The time to full sensory block was 9 minutes to 15 minutes. This was similar to the results of the study by Bansal et al. (13.58 ± 2.604 minutes). In our study, we wanted to assess the motor block of the sciatic component alone. It was assessed by asking the patient to push the foot against resistance. Four patients had normal ankle motor power and six patients had reduced power at the end of 30 minutes of the block. Since the sensory block was adequate and the procedure was only wound debridement, we proceeded with the surgery. In three patients, the surgeon had a partial satisfaction score. This was due to the absent motor blockade causing foot movement during surgery. Venkataraju et al. in their trial performed a PIP block with 20 mL 0.375% bupivacaine for postoperative analgesia along with general or spinal anaesthesia. Although the analgesia was good, the author has not mentioned the motor power. None of the patients required intraoperative supplemental analgesia. Three patients had toe amputation along with curettage and cleaning of the metatarsal bone. There was no pain during the bone cutting.

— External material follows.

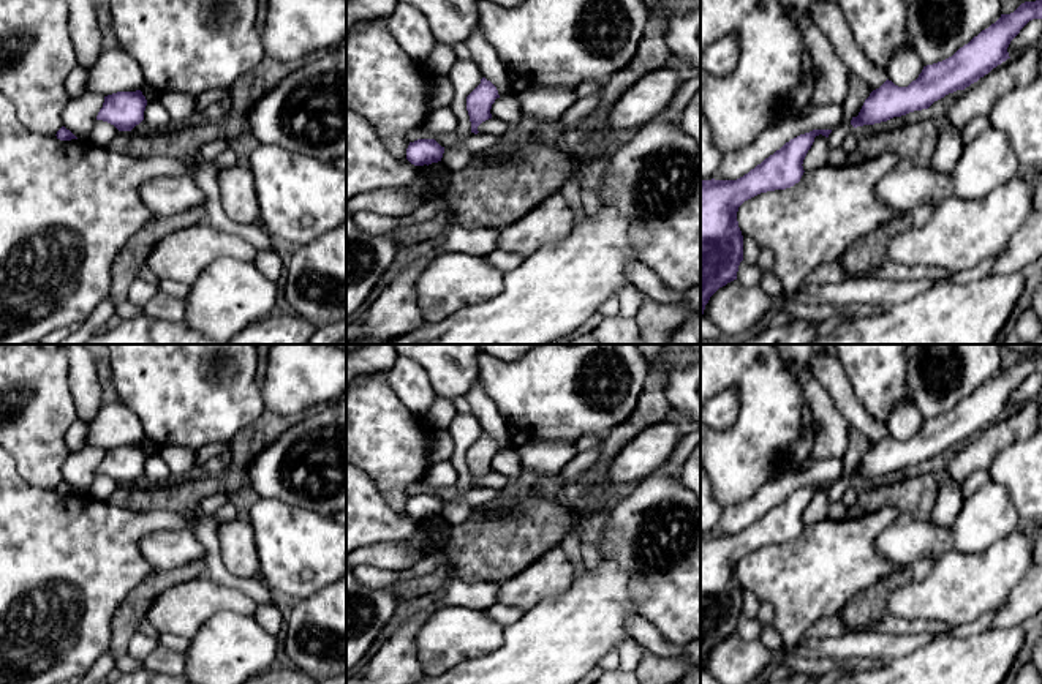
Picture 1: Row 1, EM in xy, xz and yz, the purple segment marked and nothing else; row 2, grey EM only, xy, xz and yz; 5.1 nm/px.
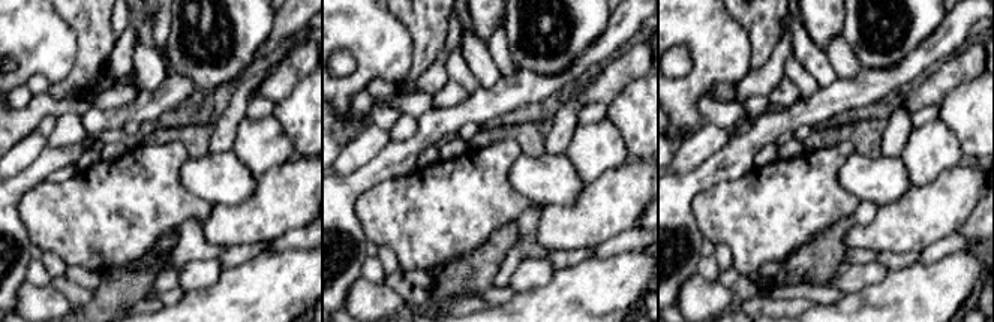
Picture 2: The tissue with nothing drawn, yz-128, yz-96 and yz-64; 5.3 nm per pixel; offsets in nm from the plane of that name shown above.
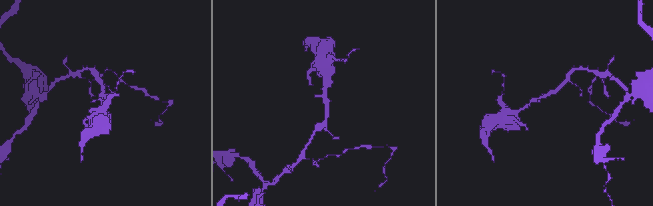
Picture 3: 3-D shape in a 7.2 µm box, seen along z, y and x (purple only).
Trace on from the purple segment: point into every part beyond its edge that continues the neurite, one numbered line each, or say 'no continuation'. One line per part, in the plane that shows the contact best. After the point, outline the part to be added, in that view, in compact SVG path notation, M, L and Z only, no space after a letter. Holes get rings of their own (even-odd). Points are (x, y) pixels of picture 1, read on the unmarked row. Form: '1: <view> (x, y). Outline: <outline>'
no continuation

Subgluteal and popliteal sciatic nerve block is being used as a sole anesthetic technique for below-knee surgeries. As the PIP block covers the posterior cutaneous nerve of the thigh, it has the advantage of covering tourniquet pain as compared to the gluteal or popliteal sciatic nerve block. Both foot and leg wound debridement surgeries were included in our study. However, tourniquet was not demanded by the surgeons. We used only 0.5% ropivacaine, 20 mL for PIP and 15 mL for the femoral block. More patients need to be studied and drugs like bupivacaine need to be used to know more about the PIP block characteristics. The operated leg was dressed with a cotton bandage postoperatively in the patients in our case series. Thus, we could not properly assess the postoperative sensation and motor power. Hence, we used the time to first rescue analgesia as the duration of the block. We studied PIP block for leg and foot surgeries only. Nevertheless, the block also needs to be studied in surgery involving the thigh.
PIP block can be successfully used for lower limb wound debridement surgeries. It is technically easy, less time-consuming, and provides adequate sensory analgesia in below-knee surgeries.